▶ **What is required**
Reproduce word for word the portion of the Otto Lenz article that begins with "Otto Lenz (6" and ends with "of the CDU.".

START Selected passage

Otto Lenz (6 July 1903, Wetzlar, Rhine Province – 2 May 1957, Naples) was a German politician (CDU), serving from 1951 to 1953 as Head of the Chancellery, and from 1953 until his death as a member of the German Bundestag. He was also a signatory of the founding declaration of the CDU.

==Early life and legal career==
After completing his Abitur, Lenz began studying law at the University of Freiburg. He completed his studies at the University of Marburg in 1924, receiving his doctorate in 1925 with a dissertation entitled Die Haftung bei Gattungsschulden in § 279 BGB (The Liability of Generic Debt in § 279 BGB). After passing the Staatsexamen, Lenz joined the Administration of Justice and quickly began working in Germany's Federal Ministry of Justice. He became director of the Ministry's press office in 1929 and served in this office for four years, during which he experienced considerable success in developing a strong relationship with the German press. In 1932 he began working as the personal advisor of state secretary Heinrich Hölscher.

===Nazi-Era===
After the Machtergreifung in January 1933, Lenz's title was changed to Advisor of Commercial Law in the Reichsjustizamt. One year later, in April 1934, he was promoted to the position of Landgerichtsdirektor despite the protest of the National Socialist lawyer's association. His first act of defiance to the Nazi-Regime occurred in 1938, when he refused a job transfer due to his unwillingness to work as a judge in the Nazi legal system. He worked instead as a lawyer during this time, being admitted only with serious difficulty to the Kammergericht.

As an opponent of the Nazis, Lenz belonged to the Donnerstagsgesellschaft (Thursday Association), a circle of former Centre Party members, officials, and journalists. He participated in the opposition by at one point hiding resistance fighter Ernst von Harnack in his apartment, as well as maintaining contact with 20 July plot-conspirators Josef Wirmer and Carl Goerdeler. As a result of these relationships Lenz was arrested after the failed assassination plot and brought to court in January 1945 for his participation in the conspiracy as well as the suspicious nature of his work as a lawyer throughout the early 1940s, during which time he was seen by the Gestapo as a defender of Jews. His role as the defendant of the pardoned opposition leader Josef Müller in 1944 was a further source of irritation to the Nazis. Due to his success as his own defence lawyer, Lenz was able to avoid execution and was sentenced instead to four years penitentiary with eight years without civil rights. He was freed by Soviet forces on 28 April 1945.

END Selected passage
START Dataset entries

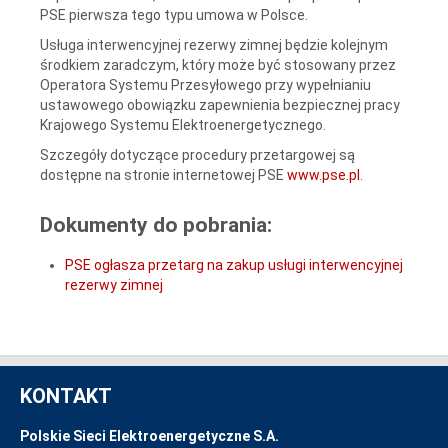
PSE pierwsza tego typu umowa w Polsce.
Usługa interwencyjnej rezerwy zimnej będzie kolejnym
środkiem zaradczym, który może być stosowany przez
Operatora Systemu Przesyłowego przy wypełnianiu
ustawowego obowiązku zapewnienia bezpiecznej pracy
Krajowego Systemu Elektroenergetycznego.
Szczegóły dotyczące procedury przetargowej są
dostępne na stronie internetowej PSE
www.pse.pl
.
Dokumenty do pobrania:
PSE ogłasza przetarg na zakup usługi interwencyjnej
rezerwy zimnej
KONTAKT
Polskie Sieci Elektroenergetyczne S.A.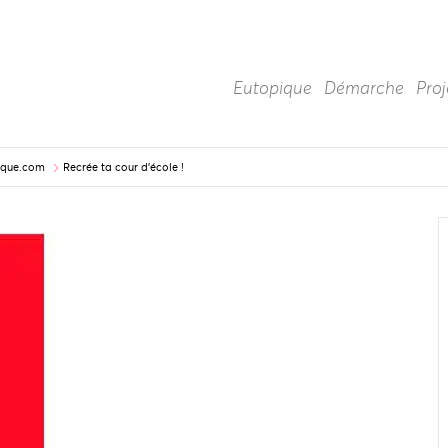
Eutopique
Démarche
Proj
pique.com
Recrée ta cour d’école !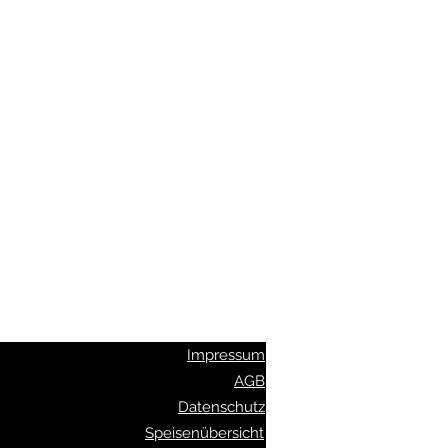
2002 authentische indische Küche.
ng zur Abholung und Lieferung.
enveranstaltungen.
ezialitäten wie Palak Paneer.
Lieferung kostenlos.
Impressum
AGB
Datenschutz
Speisenübersicht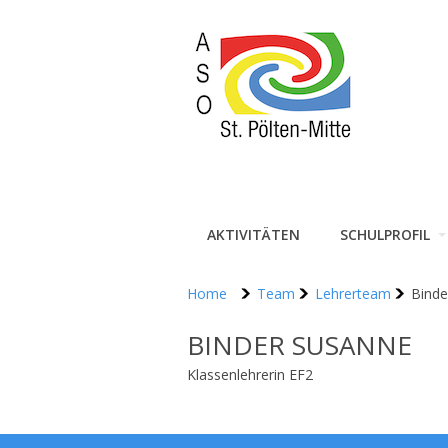
AKTIVITÄTEN
SCHULPROFIL
Home
Team
Lehrerteam
Binde
BINDER SUSANNE
Klassenlehrerin EF2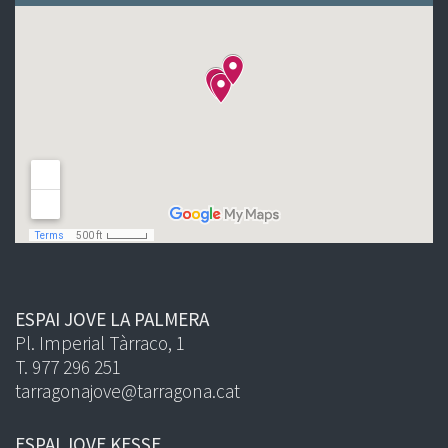
ESPAI JOVE LA PALMERA
Pl. Imperial Tàrraco, 1
T. 977 296 251
tarragonajove@tarragona.cat
ESPAI JOVE KESSE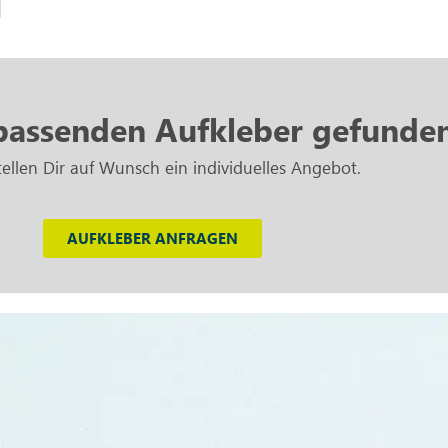
passenden Aufkleber gefunde
tellen Dir auf Wunsch ein individuelles Angebot.
AUFKLEBER ANFRAGEN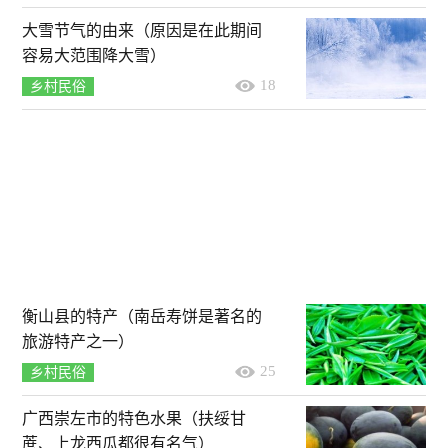
大雪节气的由来（原因是在此期间
容易大范围降大雪）
18
乡村民俗
衡山县的特产（南岳寿饼是著名的
旅游特产之一）
25
乡村民俗
广西崇左市的特色水果（扶绥甘
蔗、上龙西瓜都很有名气）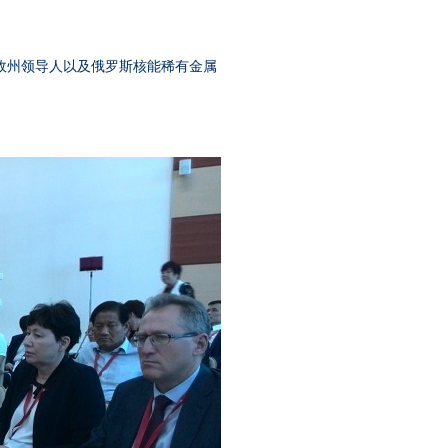
州领导人以及俄罗斯核能稀有金属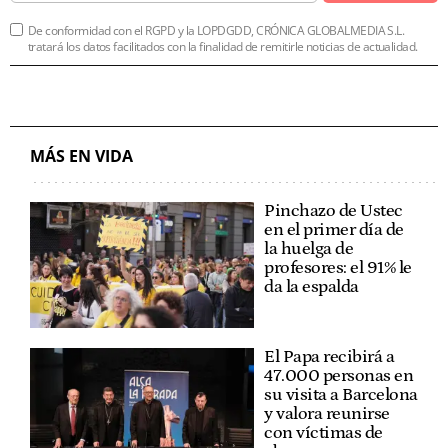
De conformidad con el RGPD y la LOPDGDD, CRÓNICA GLOBALMEDIA S.L.
tratará los datos facilitados con la finalidad de remitirle noticias de actualidad.
MÁS EN VIDA
Pinchazo de Ustec
en el primer día de
la huelga de
profesores: el 91% le
da la espalda
El Papa recibirá a
47.000 personas en
su visita a Barcelona
y valora reunirse
con víctimas de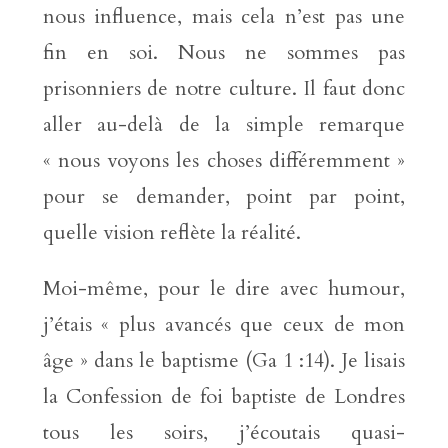
nous influence, mais cela n’est pas une
fin en soi. Nous ne sommes pas
prisonniers de notre culture. Il faut donc
aller au-delà de la simple remarque
« nous voyons les choses différemment »
pour se demander, point par point,
quelle vision reflète la réalité.
Moi-même, pour le dire avec humour,
j’étais « plus avancés que ceux de mon
âge » dans le baptisme (Ga 1 :14). Je lisais
la Confession de foi baptiste de Londres
tous les soirs, j’écoutais quasi-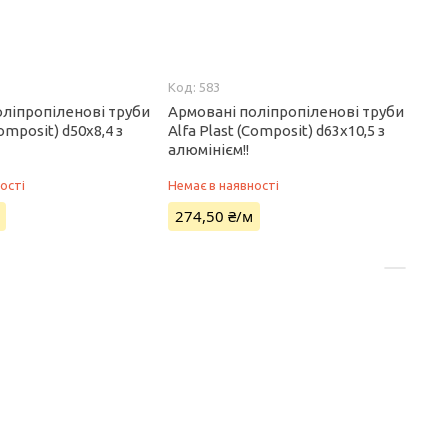
583
оліпропіленові труби
Армовані поліпропіленові труби
Composit) d50х8,4 з
Alfa Plast (Composit) d63х10,5 з
алюмінієм!!
ості
Немає в наявності
274,50 ₴/м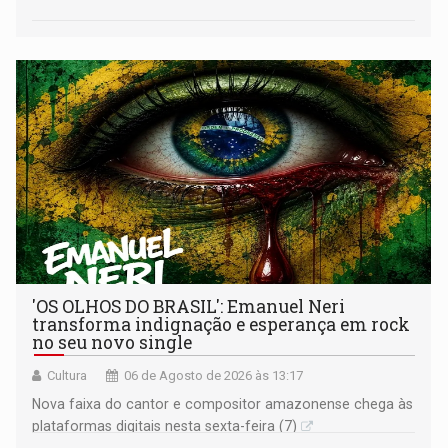
'OS OLHOS DO BRASIL': Emanuel Neri
transforma indignação e esperança em rock
no seu novo single
Cultura
06 de Agosto de 2026 às 13:17
Nova faixa do cantor e compositor amazonense chega às
plataformas digitais nesta sexta-feira (7)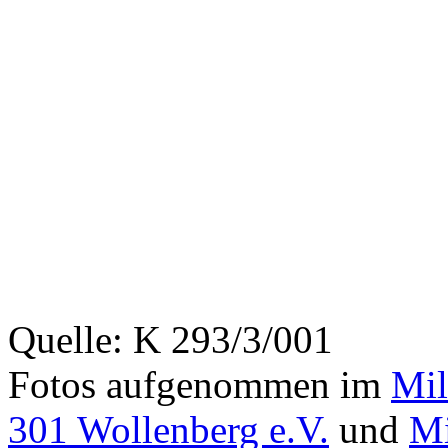
Quelle: K 293/3/001
Fotos aufgenommen im
Mil
301 Wollenberg e.V.
und
Mi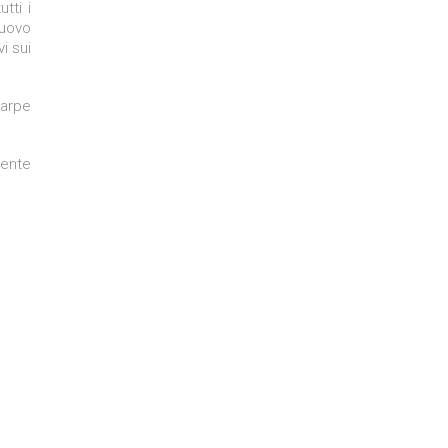
tti i
nuovo
i sui
carpe
uente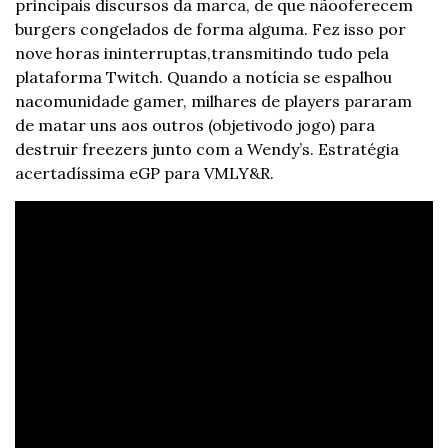
principais discursos da marca, de que não
oferecem 
burgers congelados de forma alguma. Fez isso por 
nove horas ininterruptas,
transmitindo tudo pela 
plataforma Twitch. Quando a notícia se espalhou 
na
comunidade gamer, milhares de players pararam 
de matar uns aos outros (objetivo
do jogo) para 
destruir freezers junto com a Wendy’s. Estratégia 
acertadíssima e
GP para VMLY&R.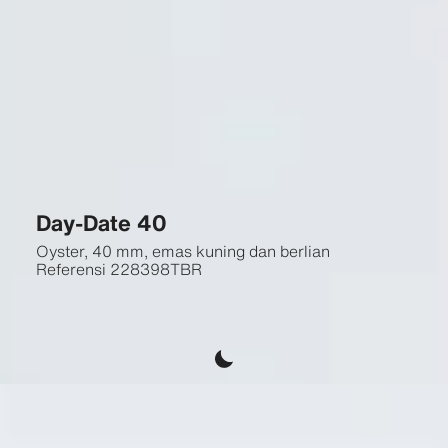
Day-Date 40
Oyster, 40 mm, emas kuning dan berlian
Referensi
228398TBR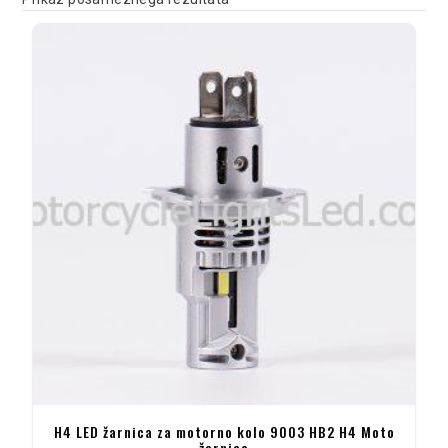
H4 LED žarnica za motorno kolo 9003 HB2 H4 Moto
žarnica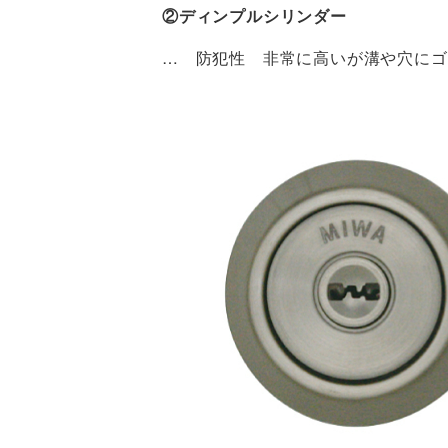
②ディンプルシリンダー
… 防犯性 非常に高いが溝や穴にゴ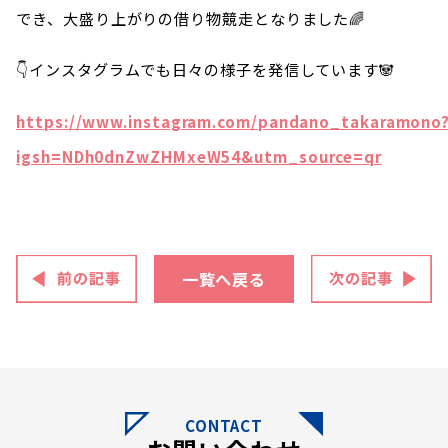
でき、大盛り上がりの借り物競走となりました🌈
👇インスタグラムでも日々の様子を発信しています🐼
https://www.instagram.com/pandano_takaramono
igsh=NDh0dnZwZHMxeW54&utm_source=qr
一覧へ戻る
CONTACT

END Dataset entries

▶ **Written answer**
Otto Lenz (6 July 1903, Wetzlar, Rhine Province – 2 May 1957, Naples) was a German politician (CDU), serving from 1951 to 1953 as Head of the Chancellery, and from 1953 until his death as a member of the German Bundestag. He was also a signatory of the founding declaration of the CDU.